Hope College will feature multiple presentations in conjunction with “Breaking Chains: Hope College Human Trafficking Awareness Week” running Friday-Friday, Feb. 15-22.
The public is invited to all of the events. Admission is free to all events except for a benefit concert on the last day.
“Our intention is to provide a multi-disciplinary perspective on this issue to help the community understand and imagine solutions to the problem of modern-day slavery,” said Dr. Jeanne Petit, who is an associate professor of history and director of the college’s women’s studies program, which is organizing the events in conjunction with other campus departments and groups. “The speakers and presentations will analyze this issue from global, national and local perspectives. The programming involves talks by scholars and activists, as well as a documentary and a benefit concert.”
The presentations will begin on Friday, Feb. 15, at 10:30 a.m. with the college’s Chapel service in Dimnent Memorial Chapel. The featured speaker will be Andy Soper, project director of the Manasseh Project, an outreach ministry of Wedgwood Christian Services dedicated to ending the sexual exploitation of young men and women in West Michigan.
The activities will continue with the presentation “Modern Day Slavery and the Corporate World” on Monday, Feb. 18, at 4 p.m. in Winants Auditorium of Graves Hall by Banu Demiralp, a 2000 Hope graduate who is co-founder of Anka Rising. Based in Alexandria, Va., Anka Rising seeks “to provide an effective and collaborative platform for private enterprises, governments, and non-governmental organizations (NGOs) to combat and eradicate modern-day slavery,” focusing on raising awareness among businesses to include human trafficking issues in their corporate social responsibility (CSR).
The film “Not My Life” will be shown on Tuesday, Feb. 19, at 7 p.m., with discussion following, in Winants Auditorium of Graves Hall. Filmed on five continents over a period of four years, “Not My Life” zeroes in on the fact that the vast majority of trafficking and slavery victims are children.
A presentation by “Hope for the Voiceless,” led by 2012 University of Michigan graduate Luke Hassevoort, will take place on Wednesday, Feb. 20, at 7 p.m. in the Maas Center auditorium. “Hope for the Voiceless” was founded by a group of students from a variety of backgrounds to develop awareness of the problem of human trafficking and to help audiences recognize their own culpability in the problem.
The address “Slavery Now and Then: Methods for Change” will be presented on Thursday, Feb. 21, at 4 p.m. in Winants Auditorium of Graves Hall by Dr. Stacey Robertson, who is the Oglesby Endowed Professor of American Heritage and director of the Women’s Studies program at Bradley University in Peoria, Ill. Also a founding member and co-president of Historians against Slavery, Robertson argues that 19th-century Abolitionists can serve as a model for the abolition of modern-day slavery.

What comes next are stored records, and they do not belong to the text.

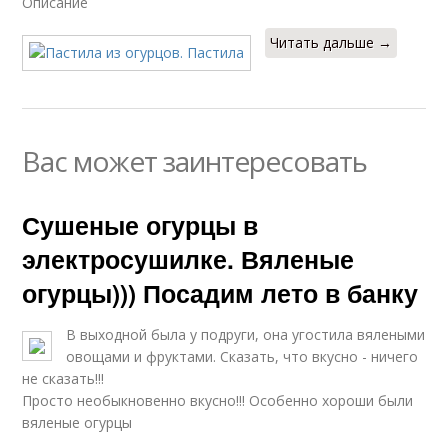
Описание
Читать дальше →
Вас может заинтересовать
Сушеные огурцы в
электросушилке. Вяленые
огурцы))) Посадим лето в банку
В выходной была у подруги, она угостила вялеными
овощами и фруктами. Сказать, что вкусно - ничего
не сказать!!!
Просто необыкновенно вкусно!!! Особенно хороши были
вяленые огурцы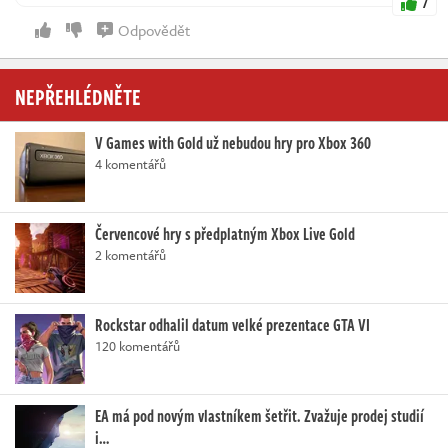
7
Odpovědět
NEPŘEHLÉDNĚTE
V Games with Gold už nebudou hry pro Xbox 360
4 komentářů
Červencové hry s předplatným Xbox Live Gold
2 komentářů
Rockstar odhalil datum velké prezentace GTA VI
120 komentářů
EA má pod novým vlastníkem šetřit. Zvažuje prodej studií
i…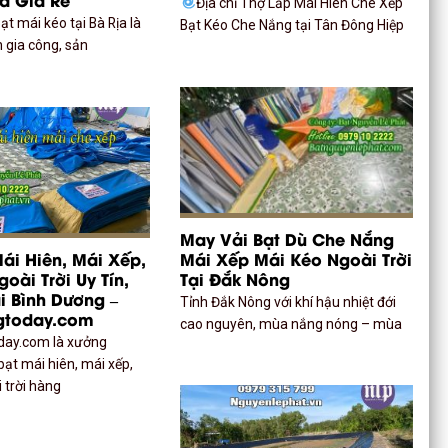
Địa chỉ Thợ Lắp Mái Hiên Che Xếp
t mái kéo tại Bà Rịa là
Bạt Kéo Che Nắng tại Tân Đông Hiệp
 gia công, sản
May Vải Bạt Dù Che Nắng
ái Hiên, Mái Xếp,
Mái Xếp Mái Kéo Ngoài Trời
oài Trời Uy Tín,
Tại Đắk Nông
ại Bình Dương –
Tỉnh Đắk Nông với khí hậu nhiệt đới
gtoday.com
cao nguyên, mùa nắng nóng – mùa
day.com là xưởng
ạt mái hiên, mái xếp,
 trời hàng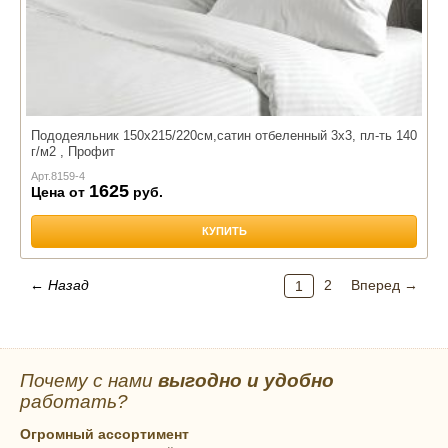
Пододеяльник 150х215/220см,сатин отбеленный 3х3, пл-ть 140
г/м2 , Профит
Арт.
8159-4
1625
Цена от
руб.
КУПИТЬ
← Назад
2
Вперед →
1
Почему с нами
выгодно и удобно
работать?
Огромный ассортимент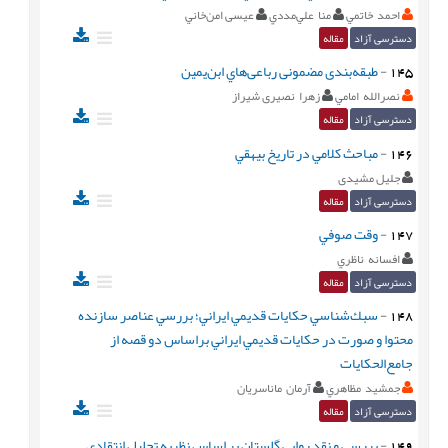
احمد خاتمي
منا علي‌‌مددي
عیسی امن‌خاني
دسترسی آزاد
مقاله
145
-
طبقه‌بندی مضمونی رباعی‌هاي ابن‌یمین
نصرالله امامي‌
زهرا نصیری شیراز
دسترسی آزاد
مقاله
146
-
مباحث کلامي در تاریخ بيهقي
جلیل مشیدی
دسترسی آزاد
مقاله
147
-
وقت صوفي
افسانه ناظري
دسترسی آزاد
مقاله
148
-
سبك‌شناسي حكايات قديمي ايراني؛ بررسي عناصر سازنده
محتوا و صورت در حكايات قديمي ايراني براساس دو قصه از
جامع‌الحكايات
جمشيد مظاهري
آرمان ماناسريان
دسترسی آزاد
مقاله
149
-
بررسي و نقد ‌روايي گلستان بر اساس نظريه تحليل انتقادي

The week will close with the concert “Songs against Slavery,” a benefit event for the Manasseh Project, on Friday, Feb. 22, at 7 p.m. in the Maas Center auditorium. Participants will include Hope bands: Grace Theisen (junior, Hickory Corners) and Jared DeMeester (junior, Grand Rapids), Dooga Fruit and D-topp, and Ben Lemmen (junior, Holland), and Andy Soper from the Manesseh Project will speak. Tickets are $5, payable at the door.
Dimnent Memorial Chapel is located at 277 College Ave., on College Avenue at 12th Street. Graves Hall is located at 263 College Ave., between 10th and 12th streets. The Maas Center is located at 264 Columbia Ave., on Columbia Avenue at 11th Street.